The minister said the failure of the neighbouring states to abide by bilateral agreements they reached with Nigeria was responsible.
She said: “We have over the years been committed to some alliances and bilateral agreements, but our neigbbours were not respecting those bilateral agreements and at this time when the President has signed Nigeria up to the African Continental Free Trade Area (AfCFTA) agreement, it becomes more important for us to make sure everybody complies with the commitments that are made.”
She stressed: “The practice our neighbors have engaged in is hurting our economy. It’s hurting our local businesses and we have to make sure that stops.
“That is the purpose of the border closure and not generating revenue,” she said, adding that “if revenues are generated, it’s a consequence, but that’s not the purpose.”
She, however, gave assurance that “the moment the neighboring countries show readiness to comply with the commitments that they have signed to, there will be discussions at the level of the Presidents where we will extract strong commitments from our neighbours and the issue would be resolved.”
On debt profile and management, Ahmed insisted that Nigeria has no debt problem.

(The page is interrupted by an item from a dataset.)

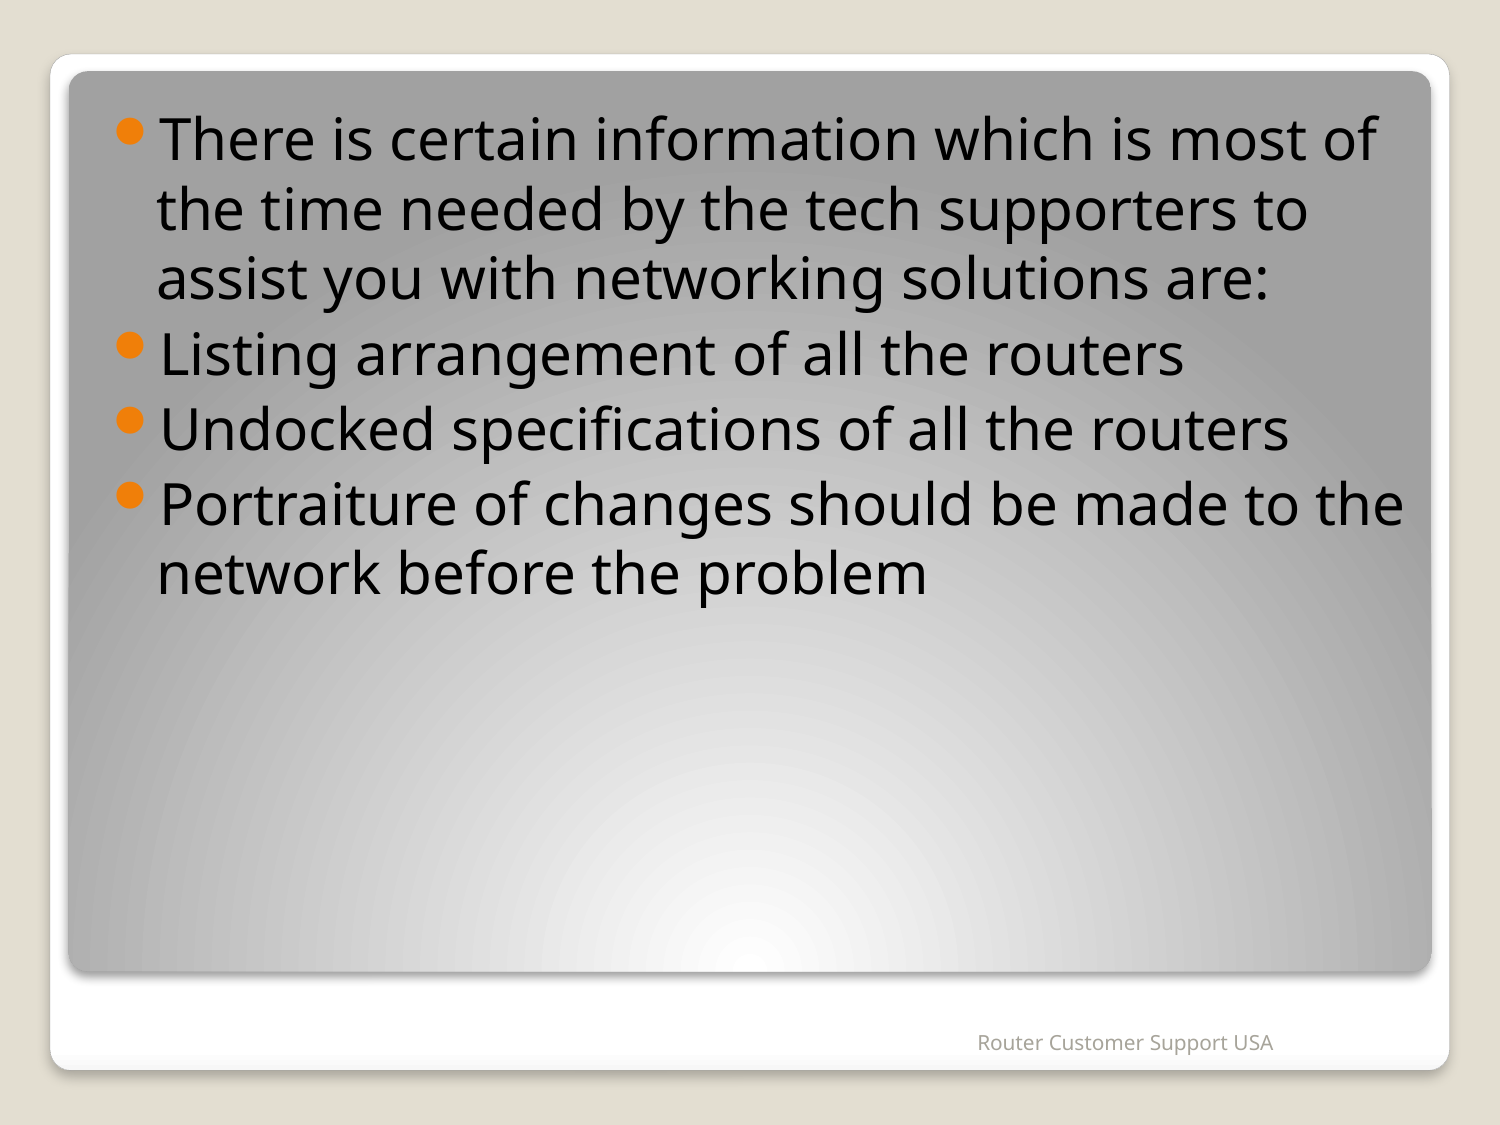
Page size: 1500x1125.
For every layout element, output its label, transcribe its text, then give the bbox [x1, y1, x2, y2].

footer Router Customer Support USA [962, 1002, 1370, 1063]
list There is certain information which is most of the time needed by the tech supporters to assist you with networking solutions are: Listing arrangement of all the routers Undocked specifications of all the routers Portraiture of changes should be made to the network before the problem [82, 86, 1425, 774]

“What we have is a revenue problem. Our revenue to GDP is still one of the lowest among countries that are comparable to us. It’s about 19 per cent of GDP and what the World Bank and IMF recommended is about 50 per cent of GDP for countries that are our size. We are not there yet. What we have is a revenue problem,” she said.
The minister, however, admitted that the underperformance of the country’s revenue was causing a significant strain in Nigeria’s ability to service its debt and government’s day-to-day recurrent expenditure, saying “that is why all the work we are doing at the Ministry of Finance is concentrating on driving the increase in revenue.”
Ahmed said there would be discussion on the proposed $2.5 billion to $3 billion facility for the power sector development programme in Nigeria, including the development of the transmission and distribution networks that will involve removing the challenges that are currently bedeviling the electricity sector.
She said: “We are going to have a full meeting to discuss the power sector recovery programme, and back home, we have been working a great deal with the World Bank to design how this programme will be implemented. So, we have an opportunity now to have a direct meeting with the leadership of the bank and to tell them the plan we have and how much we need from one to five years.
“So, the funding could be as much as $3bn and we are going to be pushing for it to be provided in phases. Phase one will be $1.5 billion and Phase II will be another $1.5 billion.”
On the 2020 budget proposal, Ahmed said it was an abnormality that Nigeria has not been focusing on tax revenues in funding its budgets, adding that this time around, what the government is “trying to do in the 2020 budget is to harness the full potential of revenue mobilisation within our country.”